:: Information given ::
============================================================
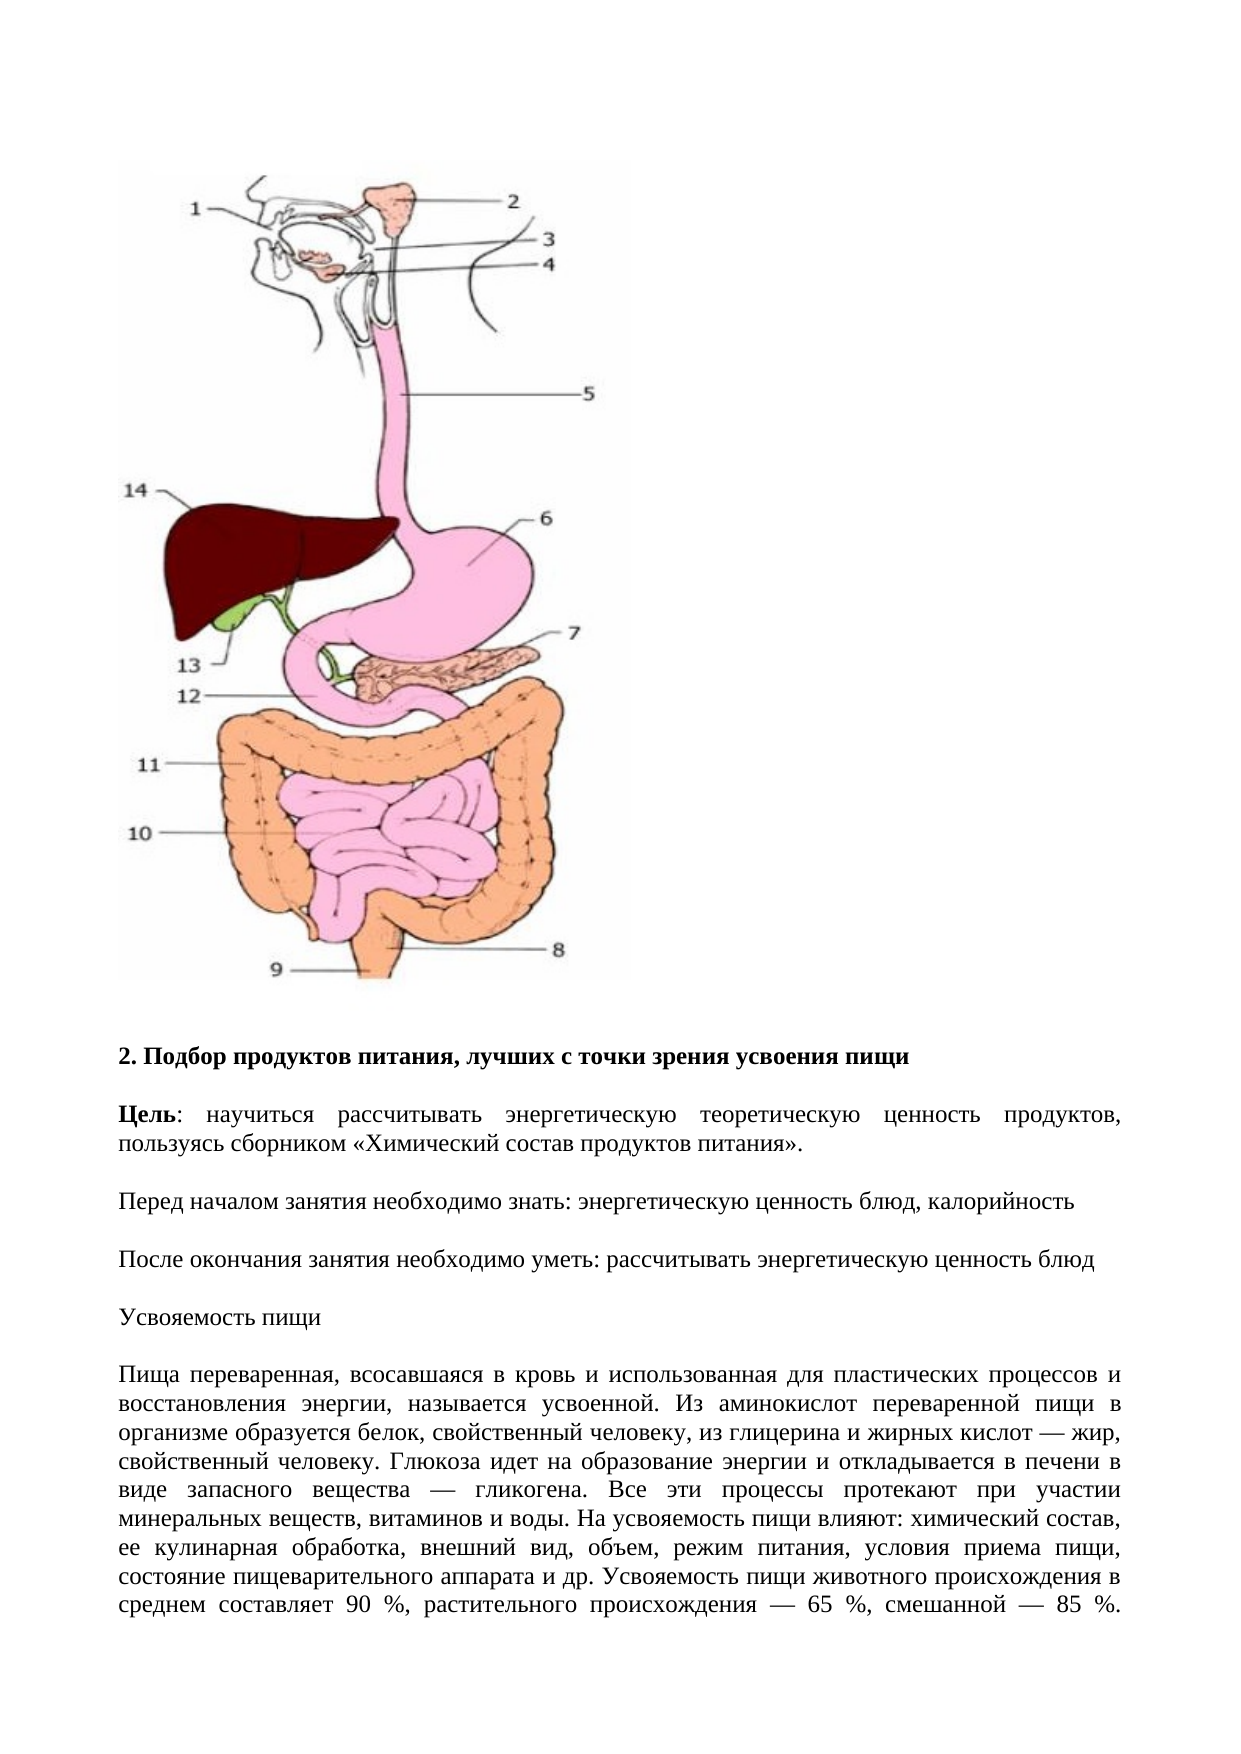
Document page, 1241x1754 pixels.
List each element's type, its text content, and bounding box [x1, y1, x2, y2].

text Цель: научиться рассчитывать энергетическую теоретическую ценность продуктов, пользуясь сборником «Химический состав продуктов питания». [118, 1099, 1122, 1157]
text Усвояемость пищи [118, 1302, 1122, 1330]
text После окончания занятия необходимо уметь: рассчитывать энергетическую ценность блюд [118, 1244, 1122, 1272]
text 2. Подбор продуктов питания, лучших с точки зрения усвоения пищи [118, 1041, 1122, 1070]
picture [118, 160, 631, 1012]
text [118, 1359, 1122, 1618]
text Перед началом занятия необходимо знать: энергетическую ценность блюд, калорийность [118, 1186, 1122, 1214]
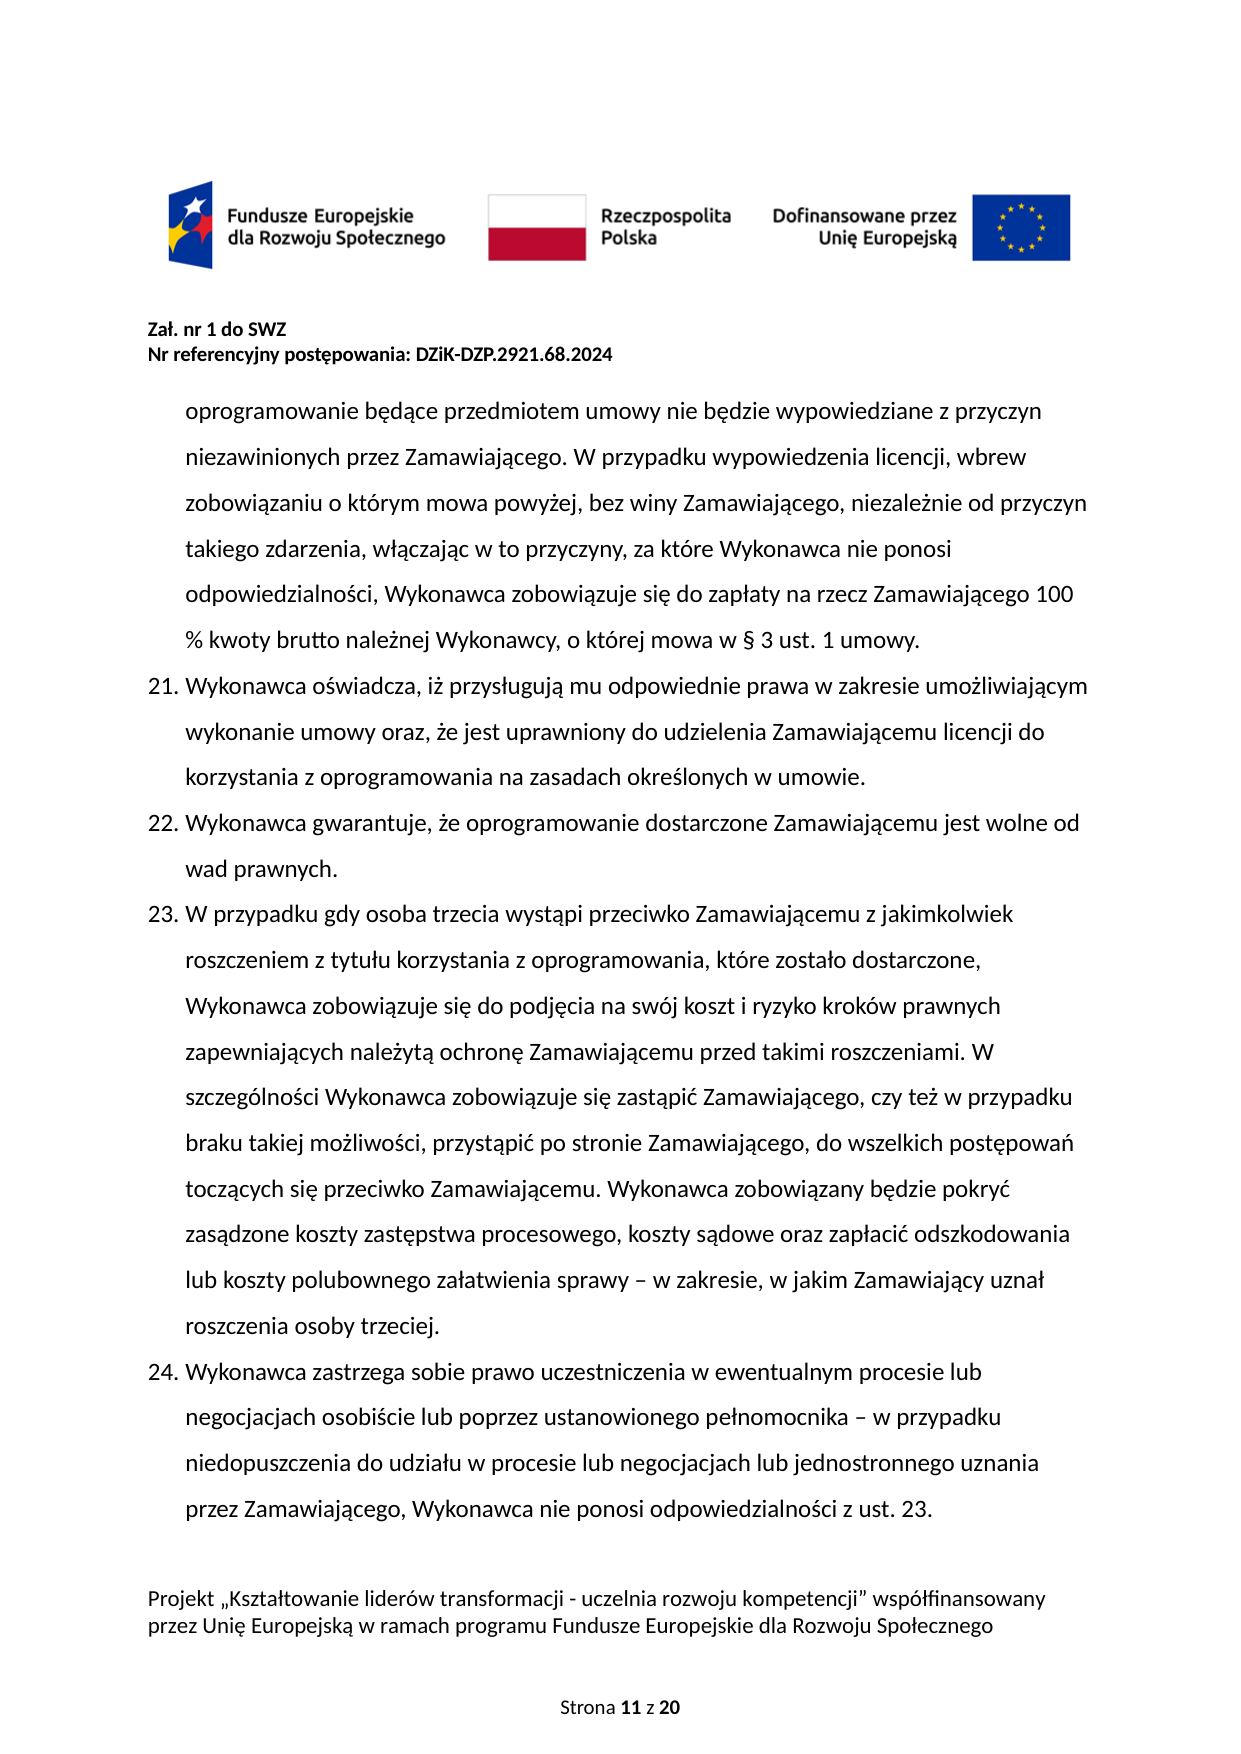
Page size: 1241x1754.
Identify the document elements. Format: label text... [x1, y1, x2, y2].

list Wykonawca zobowiązuje się, że na dostarczone oprogramowanie i aplikację mobilną, o których mowa w § 2 ust. 7 pkt 2) umowy, udzielona zostanie niewyłączna licencja bezterminowa z polami eksploatacji umożliwiającymi korzystanie z przedmiotu umowy zgodnie z jego przeznaczeniem. Wykonawca gwarantuje, iż licencja udzielona na oprogramowanie będące przedmiotem umowy nie będzie wypowiedziane z przyczyn niezawinionych przez Zamawiającego. W przypadku wypowiedzenia licencji, wbrew zobowiązaniu o którym mowa powyżej, bez winy Zamawiającego, niezależnie od przyczyn takiego zdarzenia, włączając w to przyczyny, za które Wykonawca nie ponosi odpowiedzialności, Wykonawca zobowiązuje się do zapłaty na rzecz Zamawiającego 100 % kwoty brutto należnej Wykonawcy, o której mowa w § 3 ust. 1 umowy. [148, 396, 1093, 655]
picture [147, 159, 1092, 291]
list Wykonawca gwarantuje, że oprogramowanie dostarczone Zamawiającemu jest wolne od wad prawnych. [148, 807, 1093, 883]
list W przypadku gdy osoba trzecia wystąpi przeciwko Zamawiającemu z jakimkolwiek roszczeniem z tytułu korzystania z oprogramowania, które zostało dostarczone, Wykonawca zobowiązuje się do podjęcia na swój koszt i ryzyko kroków prawnych zapewniających należytą ochronę Zamawiającemu przed takimi roszczeniami. W szczególności Wykonawca zobowiązuje się zastąpić Zamawiającego, czy też w przypadku braku takiej możliwości, przystąpić po stronie Zamawiającego, do wszelkich postępowań toczących się przeciwko Zamawiającemu. Wykonawca zobowiązany będzie pokryć zasądzone koszty zastępstwa procesowego, koszty sądowe oraz zapłacić odszkodowania lub koszty polubownego załatwienia sprawy – w zakresie, w jakim Zamawiający uznał roszczenia osoby trzeciej. [148, 898, 1093, 1341]
list Wykonawca zastrzega sobie prawo uczestniczenia w ewentualnym procesie lub negocjacjach osobiście lub poprzez ustanowionego pełnomocnika – w przypadku niedopuszczenia do udziału w procesie lub negocjacjach lub jednostronnego uznania przez Zamawiającego, Wykonawca nie ponosi odpowiedzialności z ust. 23. [148, 1356, 1093, 1523]
list Wykonawca oświadcza, iż przysługują mu odpowiednie prawa w zakresie umożliwiającym wykonanie umowy oraz, że jest uprawniony do udzielenia Zamawiającemu licencji do korzystania z oprogramowania na zasadach określonych w umowie. [148, 670, 1093, 792]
============================================================
:: What the task requires ::
Apart from the pictures, restate all of the listing above exactly.

:: Result for this exercise ::
Document page, 1241x1754 pixels.
List each element's type, its text content, and bounding box [x1, y1, x2, y2].

text Цель: научиться рассчитывать энергетическую теоретическую ценность продуктов, пользуясь сборником «Химический состав продуктов питания». [118, 1099, 1122, 1157]
text Усвояемость пищи [118, 1302, 1122, 1330]
text После окончания занятия необходимо уметь: рассчитывать энергетическую ценность блюд [118, 1244, 1122, 1272]
text 2. Подбор продуктов питания, лучших с точки зрения усвоения пищи [118, 1041, 1122, 1070]
picture [118, 160, 631, 1012]
text [118, 1359, 1122, 1618]
text Перед началом занятия необходимо знать: энергетическую ценность блюд, калорийность [118, 1186, 1122, 1214]
Page size: 1241x1754.
Identify the document elements. Format: label text... [x1, y1, x2, y2].

list Wykonawca zobowiązuje się, że na dostarczone oprogramowanie i aplikację mobilną, o których mowa w § 2 ust. 7 pkt 2) umowy, udzielona zostanie niewyłączna licencja bezterminowa z polami eksploatacji umożliwiającymi korzystanie z przedmiotu umowy zgodnie z jego przeznaczeniem. Wykonawca gwarantuje, iż licencja udzielona na oprogramowanie będące przedmiotem umowy nie będzie wypowiedziane z przyczyn niezawinionych przez Zamawiającego. W przypadku wypowiedzenia licencji, wbrew zobowiązaniu o którym mowa powyżej, bez winy Zamawiającego, niezależnie od przyczyn takiego zdarzenia, włączając w to przyczyny, za które Wykonawca nie ponosi odpowiedzialności, Wykonawca zobowiązuje się do zapłaty na rzecz Zamawiającego 100 % kwoty brutto należnej Wykonawcy, o której mowa w § 3 ust. 1 umowy. [148, 396, 1093, 655]
picture [147, 159, 1092, 291]
list Wykonawca gwarantuje, że oprogramowanie dostarczone Zamawiającemu jest wolne od wad prawnych. [148, 807, 1093, 883]
list W przypadku gdy osoba trzecia wystąpi przeciwko Zamawiającemu z jakimkolwiek roszczeniem z tytułu korzystania z oprogramowania, które zostało dostarczone, Wykonawca zobowiązuje się do podjęcia na swój koszt i ryzyko kroków prawnych zapewniających należytą ochronę Zamawiającemu przed takimi roszczeniami. W szczególności Wykonawca zobowiązuje się zastąpić Zamawiającego, czy też w przypadku braku takiej możliwości, przystąpić po stronie Zamawiającego, do wszelkich postępowań toczących się przeciwko Zamawiającemu. Wykonawca zobowiązany będzie pokryć zasądzone koszty zastępstwa procesowego, koszty sądowe oraz zapłacić odszkodowania lub koszty polubownego załatwienia sprawy – w zakresie, w jakim Zamawiający uznał roszczenia osoby trzeciej. [148, 898, 1093, 1341]
list Wykonawca zastrzega sobie prawo uczestniczenia w ewentualnym procesie lub negocjacjach osobiście lub poprzez ustanowionego pełnomocnika – w przypadku niedopuszczenia do udziału w procesie lub negocjacjach lub jednostronnego uznania przez Zamawiającego, Wykonawca nie ponosi odpowiedzialności z ust. 23. [148, 1356, 1093, 1523]
list Wykonawca oświadcza, iż przysługują mu odpowiednie prawa w zakresie umożliwiającym wykonanie umowy oraz, że jest uprawniony do udzielenia Zamawiającemu licencji do korzystania z oprogramowania na zasadach określonych w umowie. [148, 670, 1093, 792]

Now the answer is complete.